(Rendered images with source text)
------------------------

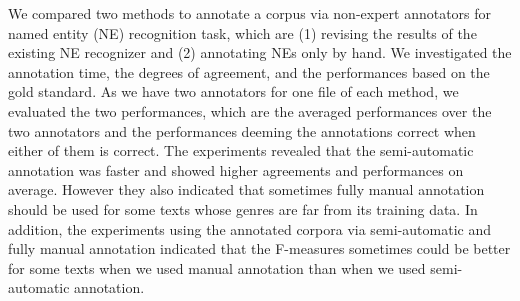 We compared two methods to annotate a corpus via non-expert annotators for named entity (NE) recognition task, which are (1) revising the results of the existing NE recognizer and (2) annotating NEs only by hand. We investigated the annotation time, the degrees of agreement, and the performances based on the gold standard. As we have two annotators for one file of each method, we evaluated the two performances, which are the averaged performances over the two annotators and the performances deeming the annotations correct when either of them is correct. The experiments revealed that the semi-automatic annotation was faster and showed higher agreements and performances on average. However they also indicated that sometimes fully manual annotation should be used for some texts whose genres are far from its training data. In addition, the experiments using the annotated corpora via semi-automatic and fully manual annotation indicated that the F-measures sometimes could be better for some texts when we used manual annotation than when we used semi-automatic annotation.
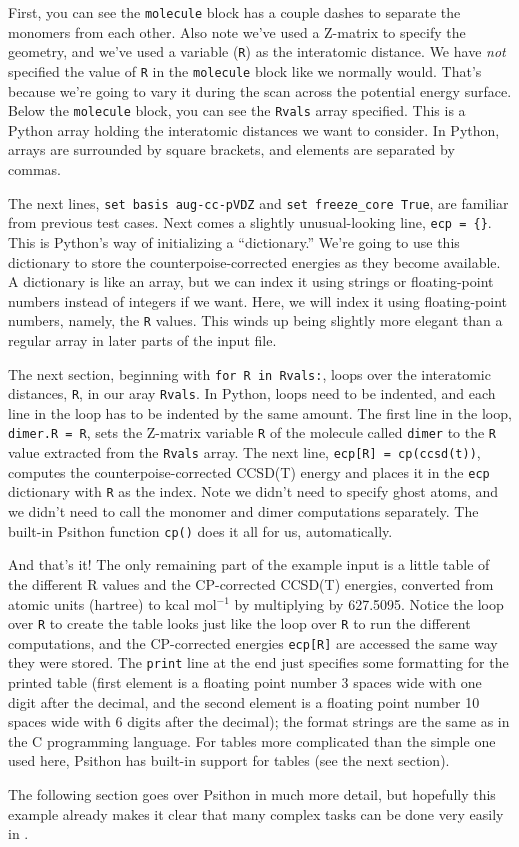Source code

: First, you can see the {\tt molecule} block has a couple dashes to
separate the monomers from each other.  Also note we've used a Z-matrix to
specify the geometry, and we've used a variable ({\tt R}) as the
interatomic distance.  We have {\em not} specified the value of {\tt R} in
the {\tt molecule} block like we normally would.  That's because we're
going to vary it during the scan across the potential energy surface.
Below the {\tt molecule} block, you can see the {\tt Rvals} array
specified.  This is a Python array holding the interatomic distances we
want to consider.  In Python, arrays are surrounded by square brackets, and
elements are separated by commas.

The next lines, {\tt set basis aug-cc-pVDZ} and {\tt set freeze\_core
True}, are familiar from previous test cases.  Next comes a slightly
unusual-looking line, {\tt ecp = \{\}}.  This is Python's way of initializing
a ``dictionary.''  We're going to use this dictionary to store the
counterpoise-corrected energies as they become available.  A dictionary is
like an array, but we can index it using strings or floating-point numbers
instead of integers if we want.  Here, we will index it using
floating-point numbers, namely, the {\tt R} values.  This winds up being
slightly more elegant than a regular array in later parts of the input
file.

The next section, beginning with {\tt for R in Rvals:}, loops over the
interatomic distances, {\tt R}, in our aray {\tt Rvals}.  In Python,
loops need to be indented, and each line in the loop has to be indented
by the same amount.  The first line in the loop, {\tt dimer.R = R},
sets the Z-matrix variable {\tt R} of the molecule called {\tt dimer}
to the {\tt R} value extracted from the {\tt Rvals} array.  The next line,
{\tt ecp[R] = cp(\qq ccsd(t)\qq)}, computes the counterpoise-corrected
CCSD(T) energy and places it in the {\tt ecp} dictionary with {\tt R} as
the index.  Note we didn't need to specify ghost atoms, and we didn't need
to call the monomer and dimer computations separately.  The built-in
Psithon function {\tt cp()} does it all for us, automatically.

And that's it!  The only remaining part of the example input is a little
table of the different R values and the CP-corrected CCSD(T) energies,
converted from atomic units (hartree) to kcal mol$^{-1}$ by multiplying by 
627.5095.  Notice
the loop over {\tt R} to create the table looks just like the loop over
{\tt R} to run the different computations, and the CP-corrected energies 
{\tt ecp[R]} are accessed the same way they were stored.  The {\tt print}
line at the end just specifies some formatting for the printed table (first
element is a floating point number 3 spaces wide with one digit after the
decimal, and the second element is a floating point number 10 spaces wide
with 6 digits after the decimal); the format strings are the same as in the
C programming language.  For tables more complicated than the simple one
used here, Psithon has built-in support for tables (see the next section).

The following section goes over Psithon in much more detail, but
hopefully this example already makes it clear that many complex tasks
can be done very easily in \PSIfour.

------------------------

Exercise aim> Write the "the CP-corrected energies" line and all later lines exactly. Stop at the end of the data.

Response to this exercise>
{\tt R} to run the different computations, and the CP-corrected energies 
{\tt ecp[R]} are accessed the same way they were stored.  The {\tt print}
line at the end just specifies some formatting for the printed table (first
element is a floating point number 3 spaces wide with one digit after the
decimal, and the second element is a floating point number 10 spaces wide
with 6 digits after the decimal); the format strings are the same as in the
C programming language.  For tables more complicated than the simple one
used here, Psithon has built-in support for tables (see the next section).

The following section goes over Psithon in much more detail, but
hopefully this example already makes it clear that many complex tasks
can be done very easily in \PSIfour.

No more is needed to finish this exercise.